**EXERCISE DESCRIPTION**
Pick up the essay on why readers avoid short story collections and continue it from its last sentence.

Start of QUOTED PASSAGE

A couple of weeks ago, I posted on Twitter that I dared people to read one short story collection. Given that most of my followers are readers (or Zillow fanatics?) this shouldn’t be a big ask. But we know that it is. Industry wisdom is that for an author who puts out both novels and story collections, a collection will sell about a tenth as well as a novel (if that). Some people responded by recommending their favorite titles, but many others basically said “Yeah, I don’t know why I don’t read those.”
I can’t tell you how many times I’ve been sitting at a signing table with all of my books when someone touches my story collection and says “Oh, what’s this one?” and I say “That’s a short story collection” and they recoil as if they just touched a dead squirrel.
Some collections don’t even have the word “stories” on the cover, for fear it will scare away readers.
I’m going to tell you why you should be reading more short stories.* But first, I’m going to tell you why you’re not reading them. (Or why the world in general is not reading them, because perhaps you personally read them all the time.)
I have five theories:
1) Collections of any kind are hard to talk about. It’s one thing to say, “You have to read this novel; it’s about a woman whose wedding is ruined by killer bees!” and another to say, “You have to read this story collection! It’s about twelve different things, and all the stories are very well written.” Without a hook, we’re less intrigued, it doesn’t stick in our memories, and even if we buy or borrow it, a month later when we’re looking through the bedside stack, we’re less likely to remember why we wanted to read it.
This problem goes beyond your book-recommending friends: Everyone up the publishing food chain has a harder time talking about the book and getting people hooked on a plot before they’ve read a word. Agents have a harder time intriguing editors; editors have a harder time intriguing publishers (their bosses) or the marketing and publicity teams; sales teams have a harder time hooking booksellers; booksellers have a harder time remembering what the book is about and conveying that to readers.
They’re also harder to review, for this reason, and harder for, say, an NPR host to interview the author about. It’s harder for a festival organizer to put a story writer on a themed panel. And on and on.

End of QUOTED PASSAGE
Start of GIVEN RECORDS

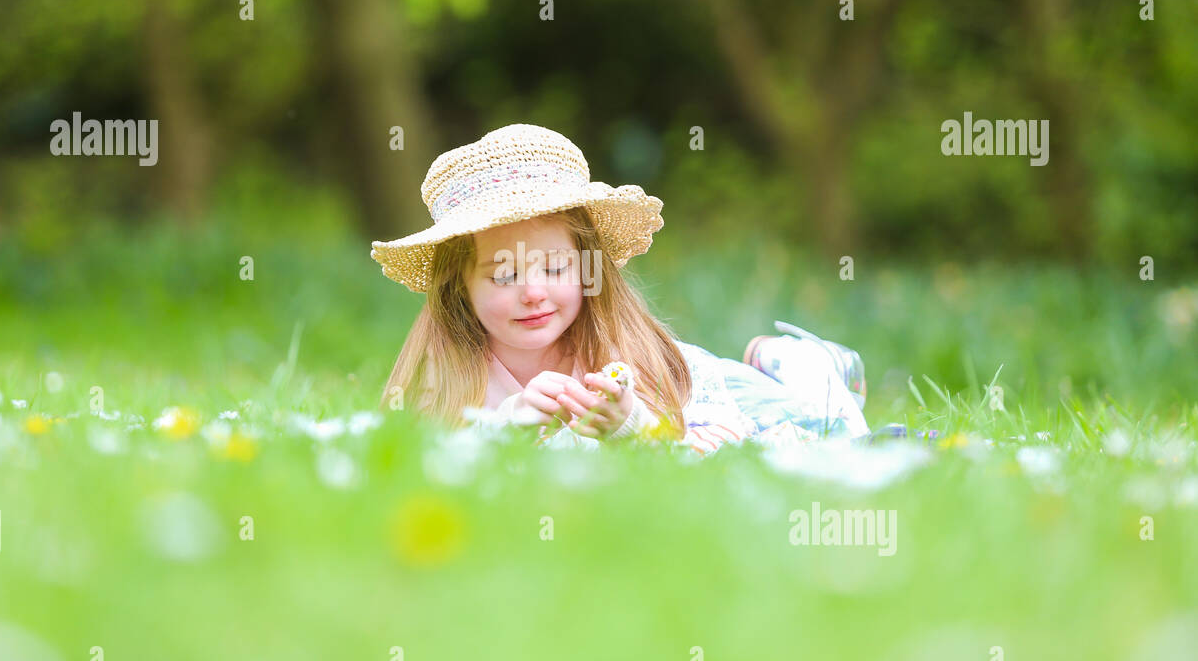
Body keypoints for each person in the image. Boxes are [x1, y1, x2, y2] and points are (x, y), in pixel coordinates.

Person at [371, 124, 871, 454]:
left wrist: (631, 425)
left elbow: (709, 447)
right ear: (459, 288)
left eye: (554, 269)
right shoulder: (449, 374)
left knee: (820, 431)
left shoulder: (623, 352)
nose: (533, 293)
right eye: (505, 275)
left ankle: (811, 367)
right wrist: (507, 422)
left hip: (712, 392)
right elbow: (427, 458)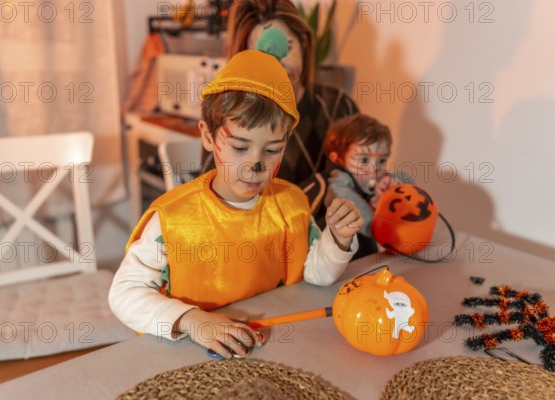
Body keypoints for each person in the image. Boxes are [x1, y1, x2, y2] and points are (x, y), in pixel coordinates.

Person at [109, 30, 364, 359]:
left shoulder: (292, 205)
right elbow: (124, 294)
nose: (255, 165)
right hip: (190, 353)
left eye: (273, 149)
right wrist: (191, 320)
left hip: (273, 350)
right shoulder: (172, 220)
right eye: (240, 147)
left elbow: (316, 274)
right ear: (208, 135)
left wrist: (339, 240)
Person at [203, 0, 359, 187]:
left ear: (303, 44)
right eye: (260, 53)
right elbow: (212, 187)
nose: (275, 63)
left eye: (286, 47)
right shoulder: (229, 114)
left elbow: (360, 179)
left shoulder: (340, 107)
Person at [323, 113, 413, 255]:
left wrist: (394, 189)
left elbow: (411, 187)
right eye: (364, 160)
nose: (374, 168)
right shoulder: (338, 186)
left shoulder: (379, 178)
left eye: (381, 161)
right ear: (338, 159)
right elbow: (371, 225)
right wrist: (380, 209)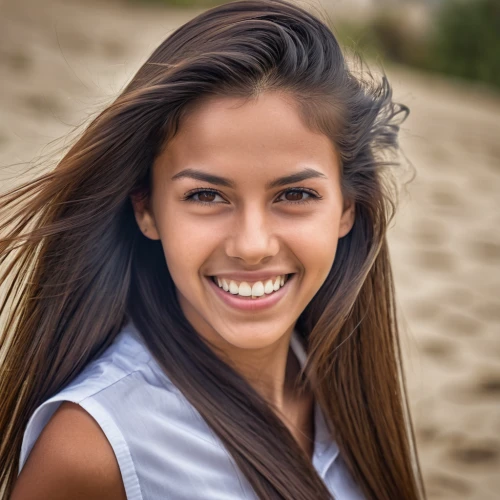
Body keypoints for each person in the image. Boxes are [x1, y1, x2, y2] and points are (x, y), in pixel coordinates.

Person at [0, 0, 425, 498]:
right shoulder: (94, 447)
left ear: (346, 208)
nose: (251, 246)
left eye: (294, 195)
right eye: (206, 196)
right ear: (147, 210)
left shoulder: (352, 395)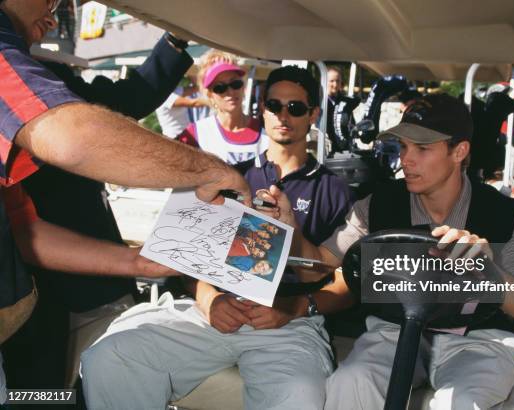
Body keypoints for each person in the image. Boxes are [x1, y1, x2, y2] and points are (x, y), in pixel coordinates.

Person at [0, 0, 250, 401]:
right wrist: (205, 169)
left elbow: (23, 227)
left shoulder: (45, 72)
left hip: (64, 284)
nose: (53, 11)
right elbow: (71, 134)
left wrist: (137, 262)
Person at [80, 66, 353, 410]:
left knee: (298, 395)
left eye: (296, 108)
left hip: (288, 321)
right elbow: (189, 263)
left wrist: (292, 242)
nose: (283, 116)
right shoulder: (230, 178)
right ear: (262, 110)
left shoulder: (336, 191)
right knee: (107, 358)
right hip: (218, 310)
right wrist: (211, 302)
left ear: (313, 113)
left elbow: (342, 286)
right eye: (274, 105)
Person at [259, 93, 514, 409]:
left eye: (422, 149)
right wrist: (291, 229)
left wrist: (490, 270)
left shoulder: (503, 215)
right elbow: (316, 266)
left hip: (476, 341)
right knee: (350, 380)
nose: (406, 159)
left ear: (459, 151)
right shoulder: (378, 205)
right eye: (404, 147)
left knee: (463, 402)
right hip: (393, 333)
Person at [2, 31, 195, 395]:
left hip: (83, 282)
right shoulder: (46, 101)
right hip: (39, 293)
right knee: (41, 389)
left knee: (77, 384)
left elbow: (128, 99)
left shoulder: (65, 99)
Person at [177, 49, 268, 164]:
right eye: (219, 87)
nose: (230, 92)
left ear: (243, 87)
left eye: (235, 84)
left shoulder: (266, 131)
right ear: (209, 95)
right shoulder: (195, 134)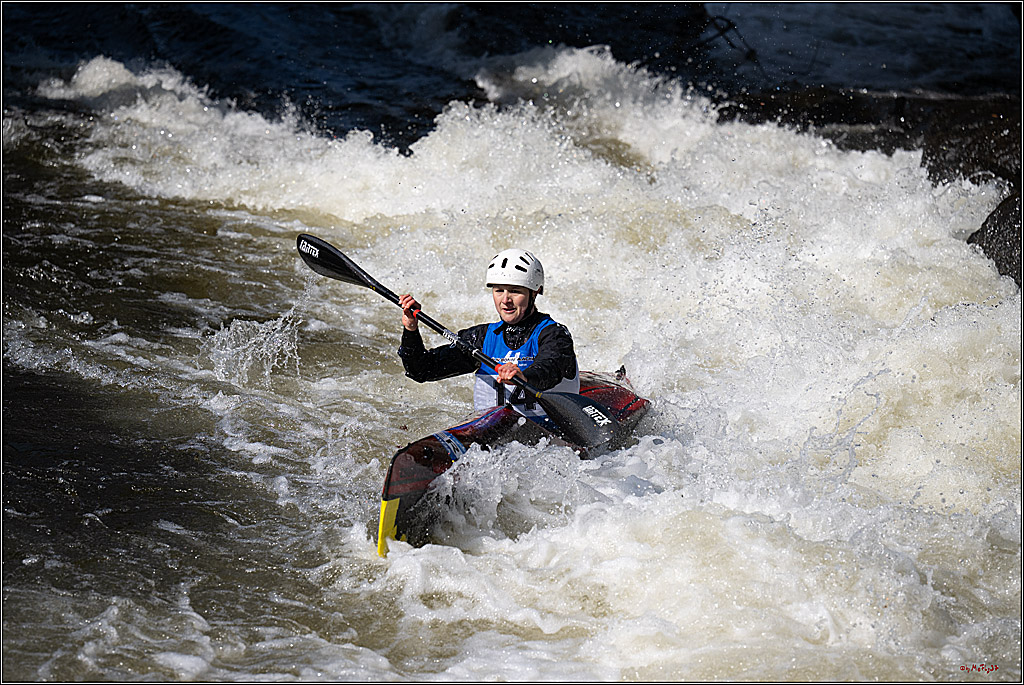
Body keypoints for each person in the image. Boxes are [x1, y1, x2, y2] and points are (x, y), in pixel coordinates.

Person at [397, 248, 579, 425]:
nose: (505, 300)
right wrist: (411, 329)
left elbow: (550, 367)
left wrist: (524, 376)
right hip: (492, 432)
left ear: (534, 292)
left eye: (515, 291)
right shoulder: (481, 338)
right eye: (499, 290)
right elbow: (420, 370)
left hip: (546, 432)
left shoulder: (554, 335)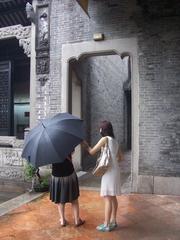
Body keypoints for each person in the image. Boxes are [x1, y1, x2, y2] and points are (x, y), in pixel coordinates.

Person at [83, 121, 123, 232]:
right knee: (113, 196)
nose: (99, 130)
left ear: (102, 130)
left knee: (107, 198)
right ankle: (113, 221)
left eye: (100, 128)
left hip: (108, 171)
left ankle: (106, 225)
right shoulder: (115, 141)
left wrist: (85, 145)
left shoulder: (104, 139)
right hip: (115, 170)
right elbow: (121, 158)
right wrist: (112, 159)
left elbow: (91, 152)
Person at [50, 151, 85, 227]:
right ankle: (77, 220)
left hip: (56, 174)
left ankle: (62, 220)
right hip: (69, 173)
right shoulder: (66, 140)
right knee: (74, 199)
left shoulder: (48, 146)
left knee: (60, 200)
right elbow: (72, 152)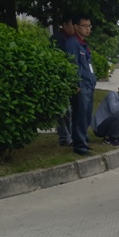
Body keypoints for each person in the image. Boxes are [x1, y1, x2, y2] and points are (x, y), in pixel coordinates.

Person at [64, 15, 97, 155]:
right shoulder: (73, 43)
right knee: (80, 116)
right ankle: (79, 146)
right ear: (76, 27)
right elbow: (72, 65)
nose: (88, 29)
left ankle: (84, 140)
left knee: (87, 116)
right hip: (81, 87)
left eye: (89, 26)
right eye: (85, 26)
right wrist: (75, 84)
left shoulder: (83, 44)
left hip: (88, 86)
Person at [50, 13, 75, 147]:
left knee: (70, 110)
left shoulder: (72, 40)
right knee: (65, 110)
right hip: (61, 80)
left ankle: (69, 135)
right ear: (64, 25)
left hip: (71, 80)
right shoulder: (57, 40)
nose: (74, 28)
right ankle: (64, 137)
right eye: (72, 24)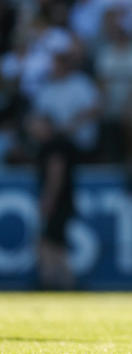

End of GIVEN RECORDS

**RESPONSE TO THIS TASK**
Of course all this is mitigated when there’s some overt connection between the stories. Lauren Groff’s Florida, for instance, telegraphs its theme immediately: a bunch of stories about Florida! Kevin Brockmeier’s The Ghost Variations contains 100 very short stories about ghosts. But many collections are centered on subtler themes, if any. My one collection, Music for Wartime, was loosely about the question of what it means to make art and beauty in the midst of a brutal and chaotic world. But who on earth is going to remember that? (This is not me telling you to buy my collection, btw. I’m never going to earn royalties on it. Buy someone else’s.)
2) You might have had a bad short story experience in school. Short stories are great for the classroom, and so much fun to pick apart, and I love teaching them to grad students. But if Mrs. Gladacker made you spend two weeks on some dry-ass story from 1890, and made you feel like you were missing some literary decoder ring, and implied that stories exist only to pack in dozens of arcane literary devices that you’re supposed to recognize, or else you’ll get a D, then I can see why you wouldn’t be running out to read more of them.
3) As an adult, you might have encountered stories that just aren’t your style. You might subscribe to one of the magazines that publishes a short story in each issue, and that editor’s taste might not align with your own. Or you might have tried to make yourself read something because it was Important and wound up frustrated or bored.
4) Story collections rarely win major book prizes—perhaps because juries are tempted to reward a singular, monumental achievement. And maybe because when you read a collection, you’re tempted to rank the stories from strongest to weakest, which makes even the strongest collections feel “uneven” in the final judging.
5) It’s a self-fulfilling prophecy. If we bought more story collections, then they’d be reviewed more and featured more prominently in reviews and bookstores. Maybe Oprah and Reese and Jenna would pick story collections. Story collections would earn bigger advances, which would mean established writers would feel they were worthwhile, which in turn would boost the profile of story collections in general, etc. etc. There are countries where this is true (Japan!) and ones where they read even fewer short stories than we do (much of Europe). Let’s be like Japan.
Why you should be reading short stories:
1) Stories are where many writers explore the outer edges of their craft. There are stylistic moves you can make in short fiction that you wouldn’t want to, or simply couldn’t, maintain for 300 pages. I have a story in my collection that’s written as a series of interrogation answers (minus the questions) with parts redacted. It went on just about as long as it could, which was something like five pages.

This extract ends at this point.